— Я позаботилась о нашем достоинстве, — заметила она. — Нас могли раздеть донага и повесить на площади Синьории. Вместе этого нас подождут снаружи и дадут немного свободы. И немного времени.
Ипполито выдохнул, лицо его перекосилось.
— Я им не поклонюсь, — отчеканил он, и в этих словах прозвучала угроза.
Минуло четыре ужасных дня. Мужчины провели их, запершись в покоях Ипполито. Тетя Кларисса бродила по пустым залам. Слуги покинули нас, за исключением самых преданных, в числе которых были Леда, Паола, конюхи и повар. Повстанцы по-прежнему несли вахту за железными воротами. Солдаты, еще недавно охранявшие дом, ушли.

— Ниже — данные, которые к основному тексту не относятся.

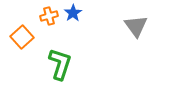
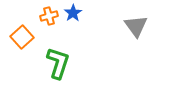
green L-shape: moved 2 px left, 1 px up
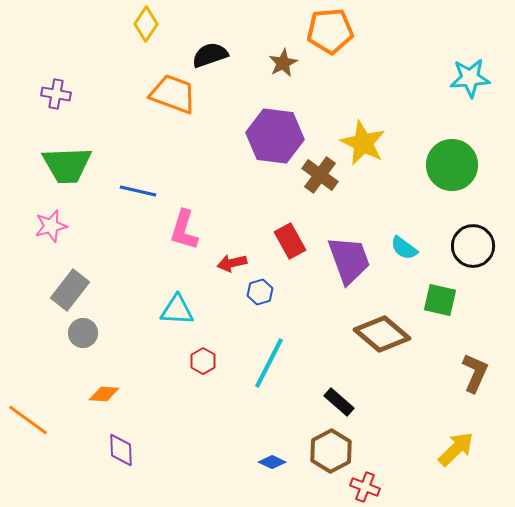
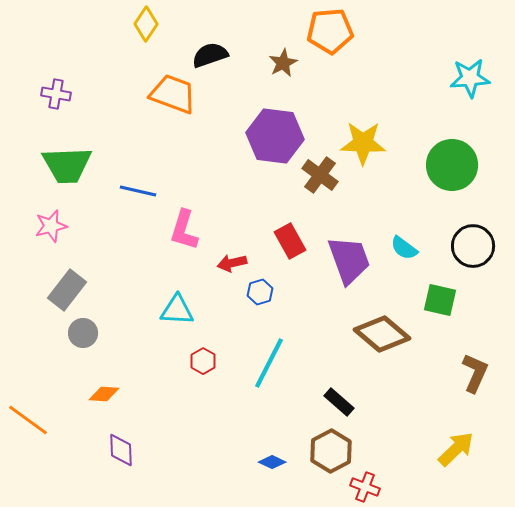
yellow star: rotated 24 degrees counterclockwise
gray rectangle: moved 3 px left
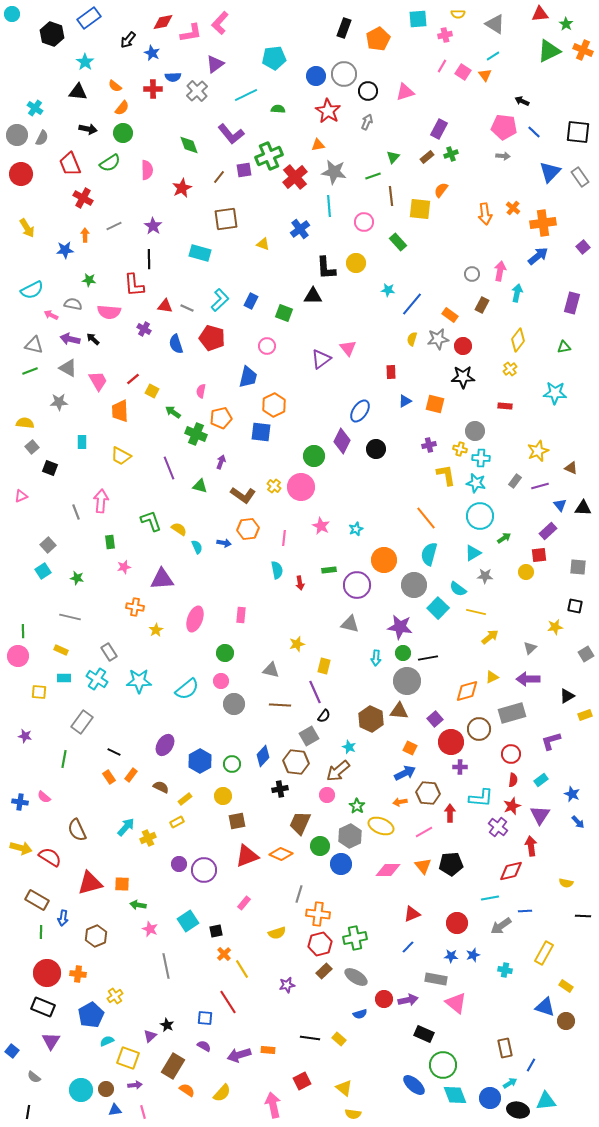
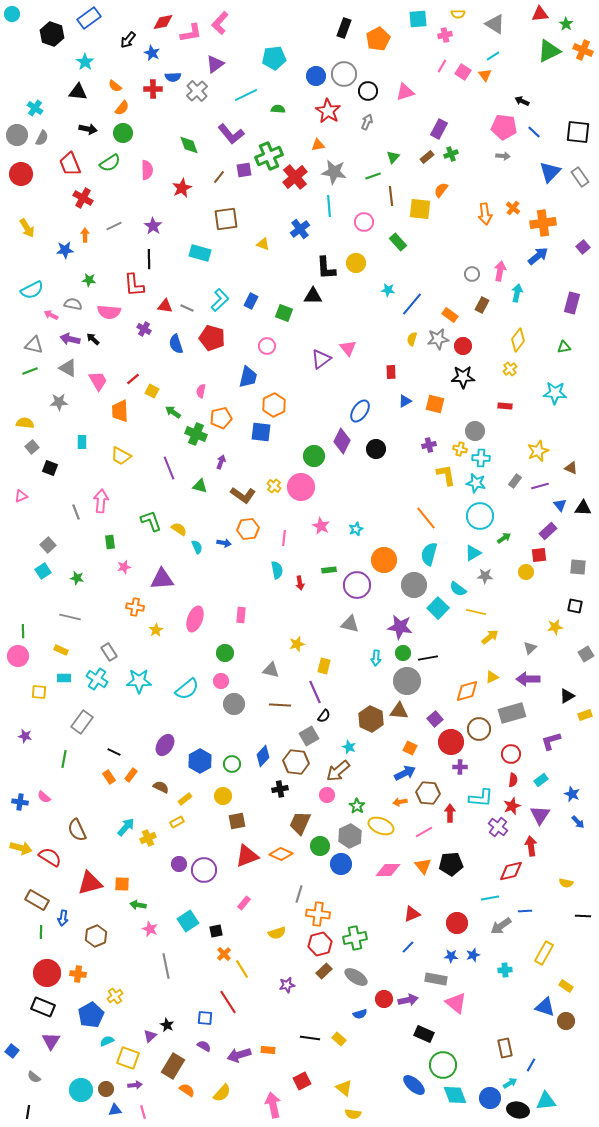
cyan cross at (505, 970): rotated 16 degrees counterclockwise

Шестнадцатого — за день до унижения на площади Синьории — моя комната была полностью освобождена. Я умоляла Паолу упаковать сочинение Фичино, но она сказала, что для маленькой девочки эта книга слишком тяжела.
Вечером тетя Кларисса распорядилась подать ужин в небольшую столовую. Ипполито помалкивал, Сандро, напротив, казался весел, как и Пассерини. Когда Кларисса выразила сожаление, что придется отдать родной дом неприятелям, Пассерини похлопал ее по руке, намеренно не обращая внимания на забинтованное запястье.
Ужин закончился спокойно, по крайней мере для Клариссы, Ипполито и меня. Мы трое ушли, оставив Сандро и Пассерини за вином и шутками. Я слышала их смех, когда возвращалась в детскую.
В ту ночь мне приснился сон.
Я стояла посреди большого поля. Вдруг вдалеке появился человек, его фигуру освещали лучи закатного солнца. Лица я не видела, но он меня знал и окликнул на французский манер:
— Катрин…
Не Катериной, не именем, которое мне дали при рождении, а Катрин. Так однажды назвал меня колдун.
— Катрин! — прокричал он снова, его голос был полон отчаяния.
Сцена внезапно изменилась, как это часто бывает во сне. Француз лежал на земле у моих ног, а я склонилась над ним, чтобы помочь. С затененного лица стекала кровь, словно вода весной; от крови промокла земля. Я понимала, что повинна в этой крови и что он погибнет, если я чего-то не сделаю. Однако не имела представления, что конкретно должна сделать.
— Катрин, — прошептал он и умер.
Я проснулась от крика Леды.
Крик донесся с лестничной площадки. Там находились комнаты Ипполито и Алессандро. Я побежала на звук.
Леда стояла на четвереньках перед распахнутой настежь дверью. Ее вопли перешли в стоны, перемежавшиеся со звоном колоколов церкви Сан-Лоренцо. Колокола провозглашали наступление рассвета.
Я бросилась к служанке.
— Что, ребенок?
Леда покачала головой и сжала зубы. Она уставилась на Клариссу, которая как раз появилась, в ночной рубашке, с накинутой на плечи шалью. Тетя присела возле Леды.